Old ruins and other archaeological sites occur in many
places on San Salvador Island. A spectacular and easily accessible locality
is “Watling’s Castle”. This site consists of the ruins of a late 1700s to
early 1800s building called the Sandy Point plantation manor house.
It was constructed during the Loyalist Era (Plantation Era), during which
people loyal to Britain left America after its independence in the 1770s and
headed to the Bahamas. Several islands were subdivided into estates and
the land was used for moderately intense agricultural purposes.
Despite the name, “Watling’s Castle” was not
built by anyone named Watling, and no one named Watling ever lived
San Salvador Island was called “Triangulo” or
“Watling’s Island” on historic maps from the 1600s to the 1800s. It was
called “Guanahani” by the original Awarak Indians (Lucayan Indians).

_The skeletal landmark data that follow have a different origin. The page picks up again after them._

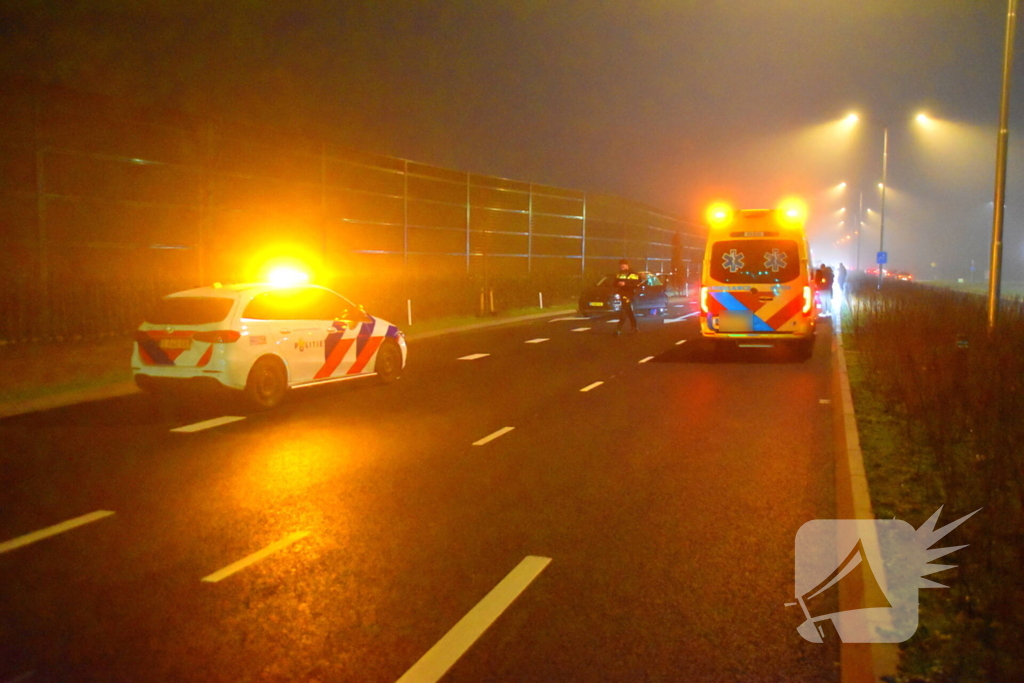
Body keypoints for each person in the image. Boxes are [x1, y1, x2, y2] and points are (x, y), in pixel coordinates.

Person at [614, 259, 641, 335]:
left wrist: (625, 284)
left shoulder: (633, 274)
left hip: (629, 294)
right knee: (629, 311)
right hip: (621, 294)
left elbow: (636, 285)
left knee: (624, 311)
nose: (621, 267)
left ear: (627, 265)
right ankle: (634, 327)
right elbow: (614, 283)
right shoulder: (619, 274)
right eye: (621, 265)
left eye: (623, 265)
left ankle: (618, 329)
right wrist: (618, 284)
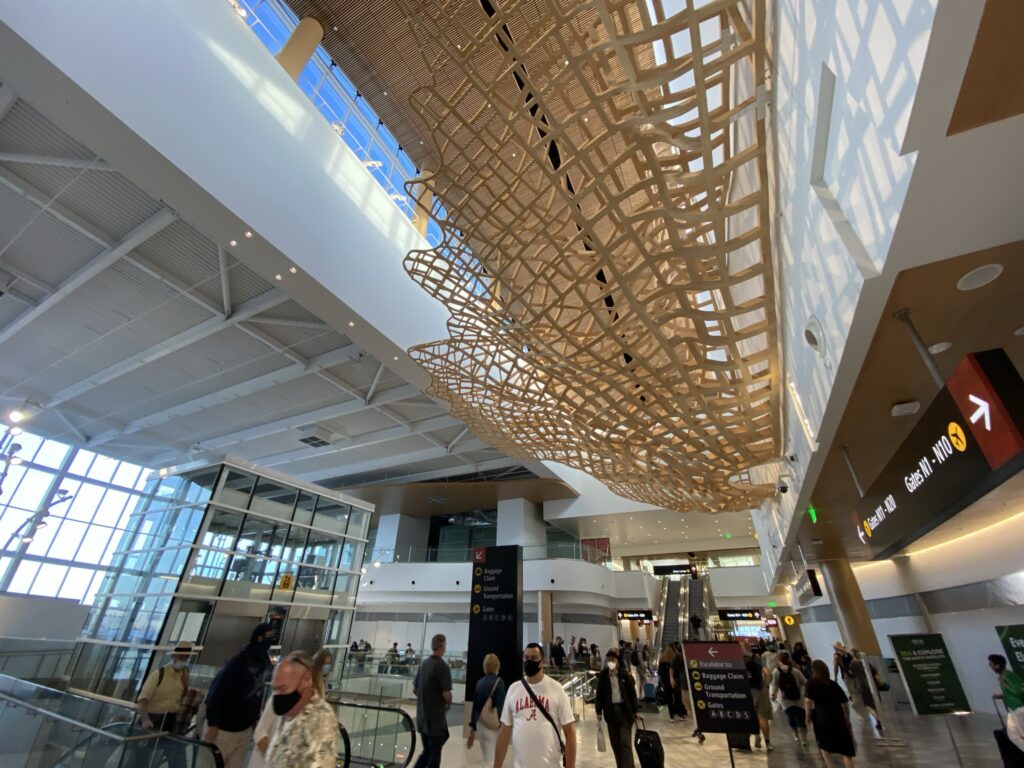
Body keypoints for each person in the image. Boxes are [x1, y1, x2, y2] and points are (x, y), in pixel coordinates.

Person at [204, 623, 275, 768]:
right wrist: (213, 724)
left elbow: (258, 693)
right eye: (268, 636)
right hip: (223, 729)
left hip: (244, 729)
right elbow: (217, 690)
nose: (271, 640)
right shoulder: (239, 661)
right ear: (259, 638)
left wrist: (255, 719)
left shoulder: (264, 662)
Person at [494, 643, 577, 768]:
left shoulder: (556, 689)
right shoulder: (513, 689)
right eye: (526, 658)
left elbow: (570, 733)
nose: (528, 661)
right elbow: (504, 731)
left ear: (542, 662)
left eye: (533, 658)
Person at [264, 651, 340, 768]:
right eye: (275, 689)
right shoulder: (288, 713)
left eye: (283, 688)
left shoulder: (322, 719)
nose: (277, 695)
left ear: (305, 681)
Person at [136, 641, 193, 768]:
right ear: (174, 656)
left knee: (177, 757)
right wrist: (145, 719)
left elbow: (181, 699)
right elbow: (142, 700)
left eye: (186, 657)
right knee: (141, 757)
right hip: (153, 718)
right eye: (181, 656)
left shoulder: (184, 675)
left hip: (170, 720)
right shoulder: (159, 674)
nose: (184, 659)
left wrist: (186, 685)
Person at [805, 659, 855, 768]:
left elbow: (808, 701)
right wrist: (847, 718)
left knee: (824, 745)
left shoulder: (811, 682)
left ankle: (830, 765)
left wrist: (807, 715)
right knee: (846, 751)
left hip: (822, 718)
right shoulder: (833, 684)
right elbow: (845, 702)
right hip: (838, 717)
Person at [413, 633, 452, 768]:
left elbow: (415, 689)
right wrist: (448, 702)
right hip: (435, 720)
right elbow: (446, 694)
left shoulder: (424, 664)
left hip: (423, 717)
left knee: (428, 750)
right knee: (434, 755)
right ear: (442, 646)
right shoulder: (442, 667)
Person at [595, 649, 639, 768]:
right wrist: (598, 711)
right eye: (609, 660)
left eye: (613, 660)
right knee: (616, 744)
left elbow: (632, 693)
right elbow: (599, 695)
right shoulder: (603, 676)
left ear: (617, 661)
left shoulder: (624, 674)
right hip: (611, 713)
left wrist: (636, 711)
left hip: (625, 712)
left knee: (625, 742)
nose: (611, 662)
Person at [468, 653, 507, 765]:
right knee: (492, 759)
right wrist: (502, 723)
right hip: (492, 724)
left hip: (480, 724)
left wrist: (473, 729)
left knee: (487, 755)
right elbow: (500, 704)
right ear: (497, 667)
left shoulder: (479, 682)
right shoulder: (499, 682)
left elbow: (475, 707)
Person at [771, 651, 808, 746]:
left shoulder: (776, 671)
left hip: (785, 699)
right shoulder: (795, 670)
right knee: (801, 717)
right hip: (798, 697)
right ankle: (804, 739)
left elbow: (775, 685)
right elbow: (804, 682)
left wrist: (773, 695)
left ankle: (796, 735)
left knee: (791, 717)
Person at [990, 653, 1024, 753]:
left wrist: (1004, 683)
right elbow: (1012, 691)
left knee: (1016, 735)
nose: (990, 667)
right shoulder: (1004, 677)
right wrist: (1001, 696)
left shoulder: (1008, 675)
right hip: (1014, 709)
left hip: (1018, 708)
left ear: (997, 665)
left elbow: (1020, 690)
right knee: (1014, 735)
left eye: (991, 664)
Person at [847, 649, 883, 734]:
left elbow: (850, 673)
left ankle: (876, 718)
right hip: (871, 684)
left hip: (861, 685)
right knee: (874, 704)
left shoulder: (852, 664)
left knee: (867, 705)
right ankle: (878, 718)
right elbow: (875, 672)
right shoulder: (865, 662)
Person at [747, 650, 773, 750]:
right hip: (759, 689)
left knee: (750, 715)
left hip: (746, 691)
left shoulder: (738, 658)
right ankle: (767, 742)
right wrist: (766, 686)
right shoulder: (756, 658)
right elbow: (767, 673)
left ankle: (755, 734)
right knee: (762, 716)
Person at [657, 645, 683, 722]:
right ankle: (680, 714)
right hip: (675, 682)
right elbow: (678, 672)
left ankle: (671, 716)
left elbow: (660, 674)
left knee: (669, 700)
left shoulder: (661, 662)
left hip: (666, 684)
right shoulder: (675, 660)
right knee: (678, 698)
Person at [670, 641, 688, 719]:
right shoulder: (678, 656)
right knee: (682, 696)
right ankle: (682, 711)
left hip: (684, 680)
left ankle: (683, 711)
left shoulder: (683, 656)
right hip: (681, 680)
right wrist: (671, 678)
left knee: (682, 696)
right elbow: (672, 667)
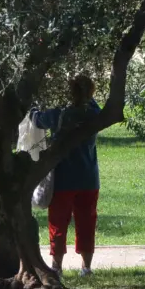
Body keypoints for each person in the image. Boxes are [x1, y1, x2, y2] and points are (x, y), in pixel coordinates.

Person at [31, 74, 101, 277]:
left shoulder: (60, 113)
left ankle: (57, 267)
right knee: (87, 222)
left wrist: (33, 107)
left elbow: (38, 120)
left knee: (58, 223)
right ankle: (86, 267)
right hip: (89, 178)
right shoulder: (95, 112)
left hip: (63, 178)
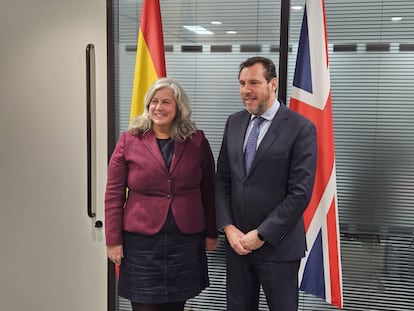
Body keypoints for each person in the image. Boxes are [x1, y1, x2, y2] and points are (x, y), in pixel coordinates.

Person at [105, 77, 218, 311]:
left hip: (184, 241)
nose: (159, 107)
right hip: (141, 244)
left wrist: (211, 232)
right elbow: (114, 194)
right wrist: (113, 240)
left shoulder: (196, 141)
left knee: (176, 306)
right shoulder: (129, 140)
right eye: (154, 101)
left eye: (166, 102)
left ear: (178, 107)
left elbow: (208, 189)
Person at [216, 56, 317, 311]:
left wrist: (262, 234)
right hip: (238, 246)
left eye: (253, 83)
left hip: (278, 248)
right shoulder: (234, 122)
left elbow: (300, 193)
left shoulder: (300, 127)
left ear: (273, 84)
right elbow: (223, 180)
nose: (246, 91)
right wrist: (228, 228)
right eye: (241, 83)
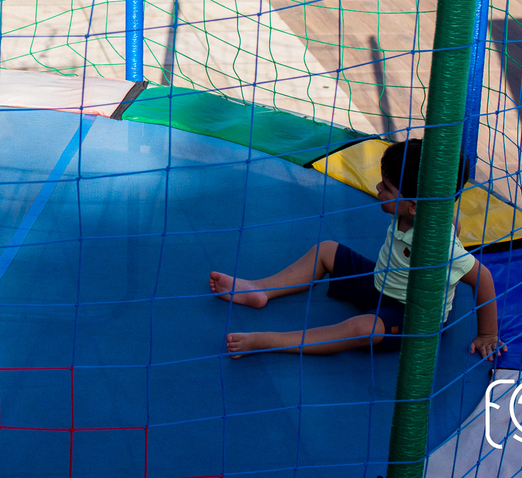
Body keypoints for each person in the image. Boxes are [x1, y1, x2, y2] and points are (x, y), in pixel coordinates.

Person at [210, 138, 505, 359]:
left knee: (364, 329)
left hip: (410, 316)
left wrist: (487, 334)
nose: (377, 188)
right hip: (380, 281)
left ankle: (270, 341)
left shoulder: (439, 246)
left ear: (415, 206)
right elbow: (452, 221)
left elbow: (483, 278)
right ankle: (261, 289)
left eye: (387, 188)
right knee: (326, 250)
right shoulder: (416, 211)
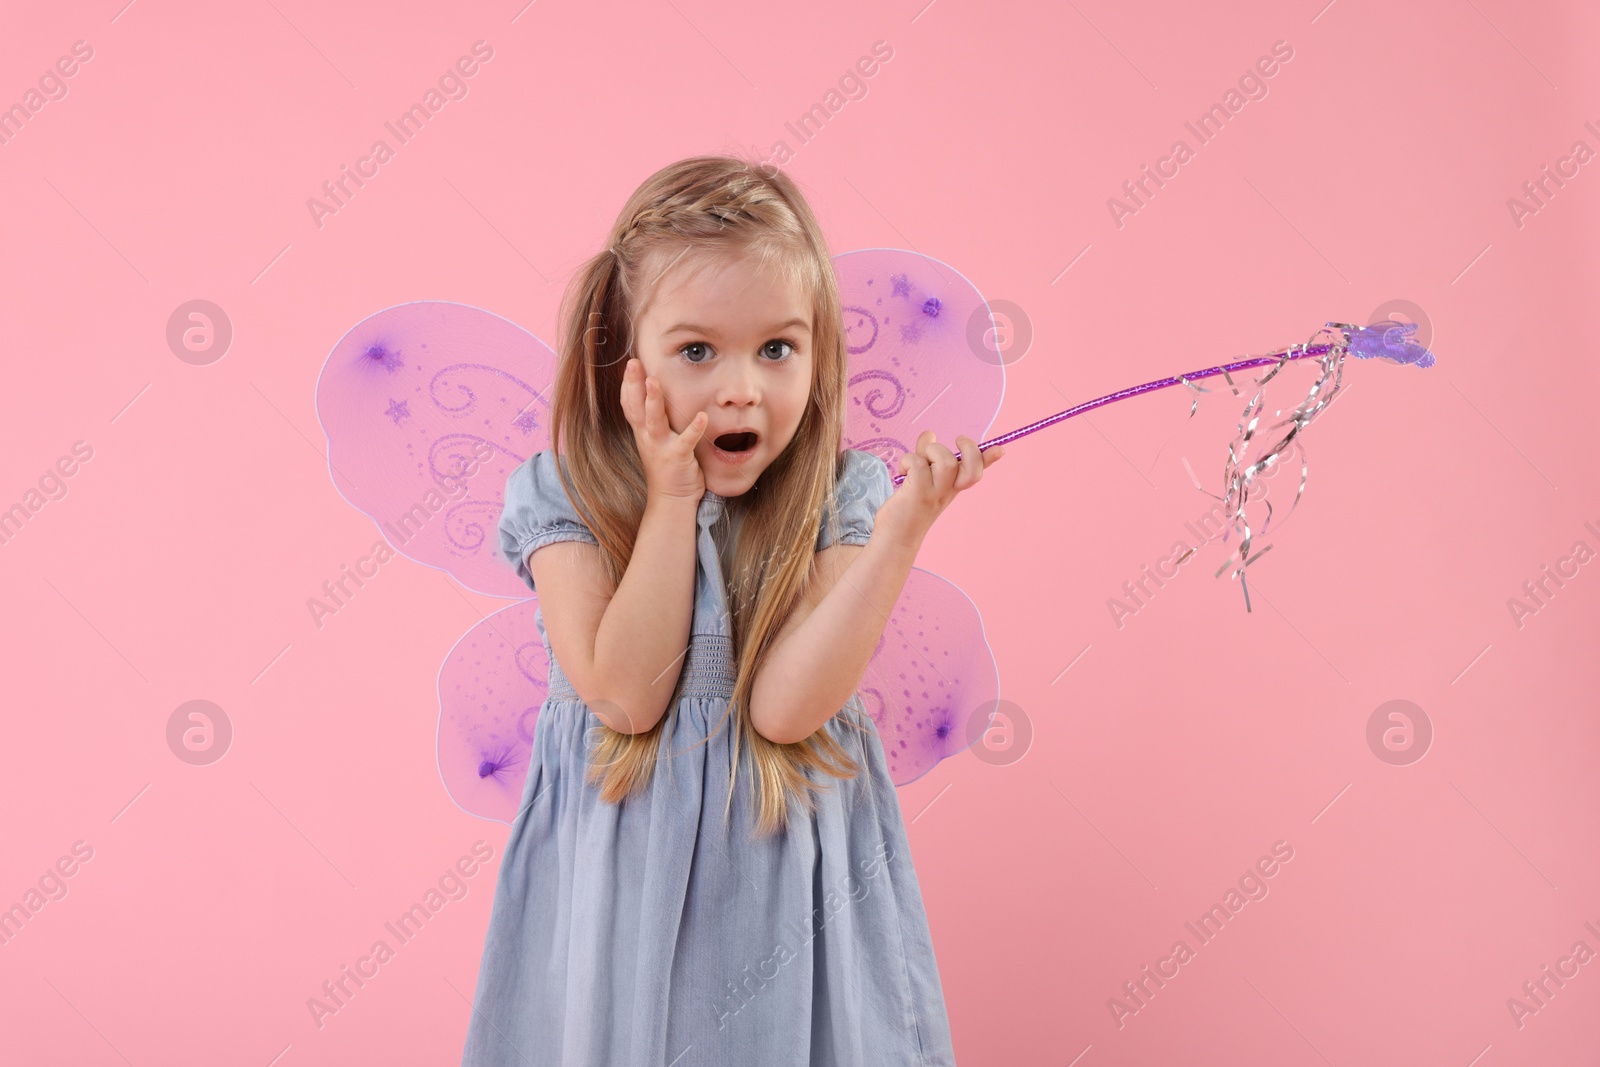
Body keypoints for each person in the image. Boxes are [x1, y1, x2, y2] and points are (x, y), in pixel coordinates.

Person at [460, 155, 1004, 1066]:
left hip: (788, 888)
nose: (741, 387)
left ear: (819, 355)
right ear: (624, 362)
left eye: (777, 349)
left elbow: (786, 710)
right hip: (622, 896)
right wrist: (671, 503)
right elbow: (627, 698)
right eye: (697, 351)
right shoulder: (568, 497)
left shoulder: (839, 496)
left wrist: (900, 537)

Historical research has shown that this island was the one sighted by
Christopher Columbus’ ship at 2 AM, 12 October 1492 (it wasn’t Rum Cay
that Columbus first landed on - that’s demonstrable). Columbus called the
island San Salvador. That is the current, “official” name. The name
“Watling’s Island” is in reference to John Watling, a Caribbean-area &
South American-area pirate in the late 1600s. He lived long before
this structure was built and used.
“Watling’s Castle” (looking ~E) - Sandy Point
plantation manor house. This building is constructed of blocks of local
Pleistocene calcarenite limestone. The
original quarry from which the rock is derived is just west of here.